[Extracted page text data]
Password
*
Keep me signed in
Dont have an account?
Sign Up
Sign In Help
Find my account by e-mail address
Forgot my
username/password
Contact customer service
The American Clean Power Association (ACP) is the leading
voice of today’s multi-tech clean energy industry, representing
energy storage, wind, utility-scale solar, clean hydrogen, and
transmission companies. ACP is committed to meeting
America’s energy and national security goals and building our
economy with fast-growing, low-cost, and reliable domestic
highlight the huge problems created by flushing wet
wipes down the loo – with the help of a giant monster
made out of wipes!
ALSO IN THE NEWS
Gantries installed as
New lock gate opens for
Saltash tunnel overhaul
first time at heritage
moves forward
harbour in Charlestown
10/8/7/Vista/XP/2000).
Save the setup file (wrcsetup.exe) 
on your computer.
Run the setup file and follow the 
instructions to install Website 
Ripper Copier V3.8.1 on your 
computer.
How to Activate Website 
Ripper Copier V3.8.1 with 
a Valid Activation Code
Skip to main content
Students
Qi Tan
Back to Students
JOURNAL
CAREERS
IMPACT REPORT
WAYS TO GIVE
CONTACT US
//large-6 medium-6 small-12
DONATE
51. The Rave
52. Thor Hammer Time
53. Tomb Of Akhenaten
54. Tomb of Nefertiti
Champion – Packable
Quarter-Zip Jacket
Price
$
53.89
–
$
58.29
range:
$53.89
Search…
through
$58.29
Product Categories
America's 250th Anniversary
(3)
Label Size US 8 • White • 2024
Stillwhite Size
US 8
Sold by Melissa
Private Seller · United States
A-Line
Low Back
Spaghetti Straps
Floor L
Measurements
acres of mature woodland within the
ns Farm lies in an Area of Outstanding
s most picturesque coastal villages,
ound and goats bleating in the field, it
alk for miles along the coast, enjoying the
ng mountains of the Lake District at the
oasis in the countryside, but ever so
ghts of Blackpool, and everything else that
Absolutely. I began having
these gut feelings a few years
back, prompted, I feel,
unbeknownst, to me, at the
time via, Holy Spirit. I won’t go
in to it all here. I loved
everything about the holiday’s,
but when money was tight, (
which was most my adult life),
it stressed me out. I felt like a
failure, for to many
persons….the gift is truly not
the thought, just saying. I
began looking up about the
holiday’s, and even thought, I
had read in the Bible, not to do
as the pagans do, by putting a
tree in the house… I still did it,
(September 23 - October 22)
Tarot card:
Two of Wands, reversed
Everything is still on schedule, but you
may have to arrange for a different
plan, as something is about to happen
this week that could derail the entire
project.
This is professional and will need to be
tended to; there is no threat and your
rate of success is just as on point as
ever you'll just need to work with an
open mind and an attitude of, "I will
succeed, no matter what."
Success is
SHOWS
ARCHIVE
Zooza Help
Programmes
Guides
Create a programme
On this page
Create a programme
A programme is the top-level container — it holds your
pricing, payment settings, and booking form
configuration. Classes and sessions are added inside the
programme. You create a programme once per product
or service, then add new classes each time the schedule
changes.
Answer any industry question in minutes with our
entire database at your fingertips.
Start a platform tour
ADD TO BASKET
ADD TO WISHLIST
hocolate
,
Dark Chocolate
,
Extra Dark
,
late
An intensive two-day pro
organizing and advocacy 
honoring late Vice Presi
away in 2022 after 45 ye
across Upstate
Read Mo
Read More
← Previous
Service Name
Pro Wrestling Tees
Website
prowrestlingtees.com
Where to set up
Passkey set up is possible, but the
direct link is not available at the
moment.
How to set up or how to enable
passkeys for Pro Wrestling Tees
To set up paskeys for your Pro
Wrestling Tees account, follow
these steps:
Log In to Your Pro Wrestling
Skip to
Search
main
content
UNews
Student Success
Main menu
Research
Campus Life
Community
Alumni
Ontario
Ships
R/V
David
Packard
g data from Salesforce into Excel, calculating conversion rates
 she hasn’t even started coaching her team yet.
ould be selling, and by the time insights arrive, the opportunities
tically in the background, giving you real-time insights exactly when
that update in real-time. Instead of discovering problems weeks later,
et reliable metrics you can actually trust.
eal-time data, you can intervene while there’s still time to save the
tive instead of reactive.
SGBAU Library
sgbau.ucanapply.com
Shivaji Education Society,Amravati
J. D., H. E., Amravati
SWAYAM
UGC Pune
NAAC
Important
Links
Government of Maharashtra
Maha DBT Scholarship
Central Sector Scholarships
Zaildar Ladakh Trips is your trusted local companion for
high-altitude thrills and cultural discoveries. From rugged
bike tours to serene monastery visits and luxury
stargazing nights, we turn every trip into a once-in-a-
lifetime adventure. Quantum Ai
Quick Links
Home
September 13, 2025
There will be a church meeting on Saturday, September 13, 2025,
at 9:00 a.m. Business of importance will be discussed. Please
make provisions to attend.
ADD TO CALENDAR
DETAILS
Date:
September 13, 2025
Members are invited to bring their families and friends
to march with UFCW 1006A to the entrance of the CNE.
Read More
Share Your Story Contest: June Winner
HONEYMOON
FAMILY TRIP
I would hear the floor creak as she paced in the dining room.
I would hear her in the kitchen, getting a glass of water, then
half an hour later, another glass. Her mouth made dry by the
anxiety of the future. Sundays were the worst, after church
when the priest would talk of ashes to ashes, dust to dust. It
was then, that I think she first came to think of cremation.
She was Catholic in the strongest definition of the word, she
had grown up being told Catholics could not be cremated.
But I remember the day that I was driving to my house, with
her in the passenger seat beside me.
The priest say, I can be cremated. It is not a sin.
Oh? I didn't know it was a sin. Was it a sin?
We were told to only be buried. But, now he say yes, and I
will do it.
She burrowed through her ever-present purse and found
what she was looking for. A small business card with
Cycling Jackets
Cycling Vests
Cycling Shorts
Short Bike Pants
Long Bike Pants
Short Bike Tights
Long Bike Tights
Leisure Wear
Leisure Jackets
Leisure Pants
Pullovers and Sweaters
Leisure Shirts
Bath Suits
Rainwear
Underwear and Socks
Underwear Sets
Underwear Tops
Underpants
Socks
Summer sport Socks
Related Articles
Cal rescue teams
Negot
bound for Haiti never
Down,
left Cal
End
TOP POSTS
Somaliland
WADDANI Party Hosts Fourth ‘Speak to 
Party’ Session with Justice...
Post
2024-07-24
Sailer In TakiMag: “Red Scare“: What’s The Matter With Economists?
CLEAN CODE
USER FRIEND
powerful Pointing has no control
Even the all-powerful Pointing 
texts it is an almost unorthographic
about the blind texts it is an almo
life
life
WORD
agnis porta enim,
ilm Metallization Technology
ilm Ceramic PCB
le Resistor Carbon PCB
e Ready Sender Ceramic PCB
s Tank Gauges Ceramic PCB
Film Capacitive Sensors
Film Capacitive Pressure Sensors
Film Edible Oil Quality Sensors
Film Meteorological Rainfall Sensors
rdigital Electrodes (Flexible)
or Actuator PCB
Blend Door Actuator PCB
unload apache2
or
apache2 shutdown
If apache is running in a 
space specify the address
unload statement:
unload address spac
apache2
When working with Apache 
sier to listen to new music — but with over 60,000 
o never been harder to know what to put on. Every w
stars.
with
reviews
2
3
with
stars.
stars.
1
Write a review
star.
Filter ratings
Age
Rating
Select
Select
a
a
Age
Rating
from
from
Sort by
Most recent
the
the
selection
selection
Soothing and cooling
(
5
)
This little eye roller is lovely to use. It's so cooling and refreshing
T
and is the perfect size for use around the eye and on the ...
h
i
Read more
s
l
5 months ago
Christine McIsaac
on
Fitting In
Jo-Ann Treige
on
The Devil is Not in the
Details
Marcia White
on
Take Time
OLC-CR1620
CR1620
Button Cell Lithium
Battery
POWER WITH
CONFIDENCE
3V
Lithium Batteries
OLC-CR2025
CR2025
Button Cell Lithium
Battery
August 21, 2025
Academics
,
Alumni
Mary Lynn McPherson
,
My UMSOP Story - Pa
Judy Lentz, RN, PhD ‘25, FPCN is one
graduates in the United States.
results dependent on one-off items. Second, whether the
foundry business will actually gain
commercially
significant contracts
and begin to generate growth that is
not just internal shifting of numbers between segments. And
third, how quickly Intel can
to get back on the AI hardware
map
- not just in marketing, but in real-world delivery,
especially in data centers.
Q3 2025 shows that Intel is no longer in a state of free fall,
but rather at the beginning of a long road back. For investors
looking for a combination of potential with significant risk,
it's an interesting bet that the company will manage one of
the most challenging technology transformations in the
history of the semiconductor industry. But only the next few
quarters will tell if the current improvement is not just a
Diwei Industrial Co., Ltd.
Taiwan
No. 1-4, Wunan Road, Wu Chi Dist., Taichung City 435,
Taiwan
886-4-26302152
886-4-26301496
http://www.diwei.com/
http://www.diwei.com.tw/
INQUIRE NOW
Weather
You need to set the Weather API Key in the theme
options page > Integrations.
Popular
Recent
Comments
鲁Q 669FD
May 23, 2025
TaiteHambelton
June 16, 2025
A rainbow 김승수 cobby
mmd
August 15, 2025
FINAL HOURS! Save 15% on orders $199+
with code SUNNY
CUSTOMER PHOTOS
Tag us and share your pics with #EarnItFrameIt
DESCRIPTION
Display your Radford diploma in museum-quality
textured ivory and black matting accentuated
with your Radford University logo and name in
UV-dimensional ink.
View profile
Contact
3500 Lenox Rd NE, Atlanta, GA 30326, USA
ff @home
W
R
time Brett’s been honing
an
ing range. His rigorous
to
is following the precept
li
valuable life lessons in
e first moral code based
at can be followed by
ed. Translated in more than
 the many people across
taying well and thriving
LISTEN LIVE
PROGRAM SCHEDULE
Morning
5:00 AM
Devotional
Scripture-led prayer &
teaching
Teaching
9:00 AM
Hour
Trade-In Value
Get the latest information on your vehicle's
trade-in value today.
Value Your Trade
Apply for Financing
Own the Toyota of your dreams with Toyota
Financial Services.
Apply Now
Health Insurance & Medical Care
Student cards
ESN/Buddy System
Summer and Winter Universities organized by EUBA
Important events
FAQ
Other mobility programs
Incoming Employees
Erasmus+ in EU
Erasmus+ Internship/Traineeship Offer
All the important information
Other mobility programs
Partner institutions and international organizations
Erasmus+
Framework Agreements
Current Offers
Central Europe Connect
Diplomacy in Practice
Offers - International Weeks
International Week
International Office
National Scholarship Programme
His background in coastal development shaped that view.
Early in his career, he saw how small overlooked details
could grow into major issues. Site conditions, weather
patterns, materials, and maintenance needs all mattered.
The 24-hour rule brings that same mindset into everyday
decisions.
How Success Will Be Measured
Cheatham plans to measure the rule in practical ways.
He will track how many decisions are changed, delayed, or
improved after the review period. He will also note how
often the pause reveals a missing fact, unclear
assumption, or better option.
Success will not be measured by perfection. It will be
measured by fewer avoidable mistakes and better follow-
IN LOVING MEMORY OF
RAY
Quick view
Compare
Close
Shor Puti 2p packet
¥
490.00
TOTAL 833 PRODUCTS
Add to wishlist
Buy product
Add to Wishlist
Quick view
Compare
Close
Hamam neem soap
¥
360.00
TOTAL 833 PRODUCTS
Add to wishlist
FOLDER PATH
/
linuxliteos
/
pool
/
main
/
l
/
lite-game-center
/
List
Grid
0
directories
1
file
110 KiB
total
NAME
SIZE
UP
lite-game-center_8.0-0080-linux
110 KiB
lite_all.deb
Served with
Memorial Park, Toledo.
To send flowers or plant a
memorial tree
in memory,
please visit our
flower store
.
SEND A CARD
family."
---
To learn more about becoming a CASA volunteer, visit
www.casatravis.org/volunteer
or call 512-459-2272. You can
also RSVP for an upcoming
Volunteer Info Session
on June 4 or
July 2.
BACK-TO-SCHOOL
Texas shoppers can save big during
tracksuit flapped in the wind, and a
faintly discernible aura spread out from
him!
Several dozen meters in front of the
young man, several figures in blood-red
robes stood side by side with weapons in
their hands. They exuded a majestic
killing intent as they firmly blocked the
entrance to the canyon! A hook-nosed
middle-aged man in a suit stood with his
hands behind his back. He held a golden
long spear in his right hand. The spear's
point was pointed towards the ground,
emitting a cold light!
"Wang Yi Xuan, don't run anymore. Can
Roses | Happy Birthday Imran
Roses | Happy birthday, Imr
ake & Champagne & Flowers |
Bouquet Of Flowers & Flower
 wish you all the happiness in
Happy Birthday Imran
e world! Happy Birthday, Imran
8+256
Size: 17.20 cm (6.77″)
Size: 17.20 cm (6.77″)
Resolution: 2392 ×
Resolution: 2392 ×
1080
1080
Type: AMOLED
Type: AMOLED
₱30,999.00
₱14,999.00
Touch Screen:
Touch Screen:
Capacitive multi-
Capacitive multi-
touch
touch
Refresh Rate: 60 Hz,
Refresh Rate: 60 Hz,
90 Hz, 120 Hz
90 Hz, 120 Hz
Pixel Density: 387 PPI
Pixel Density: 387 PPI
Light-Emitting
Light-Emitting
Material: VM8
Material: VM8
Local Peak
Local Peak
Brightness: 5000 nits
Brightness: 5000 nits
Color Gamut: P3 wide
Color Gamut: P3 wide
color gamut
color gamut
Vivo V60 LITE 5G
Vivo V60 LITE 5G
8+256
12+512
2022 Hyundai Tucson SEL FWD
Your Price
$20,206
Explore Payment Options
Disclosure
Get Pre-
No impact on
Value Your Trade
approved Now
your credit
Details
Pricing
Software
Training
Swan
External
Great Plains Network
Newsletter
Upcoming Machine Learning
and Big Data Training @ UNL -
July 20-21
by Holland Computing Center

• **PROBLEM**
Copy the portion of the listing that runs from its first line through the line containing "America’s energy and", with both of those lines included and every line reproduced without alteration.

• **EXERCISE RESULT**
Password
*
Keep me signed in
Dont have an account?
Sign Up
Sign In Help
Find my account by e-mail address
Forgot my
username/password
Contact customer service
The American Clean Power Association (ACP) is the leading
voice of today’s multi-tech clean energy industry, representing
energy storage, wind, utility-scale solar, clean hydrogen, and
transmission companies. ACP is committed to meeting
America’s energy and national security goals and building our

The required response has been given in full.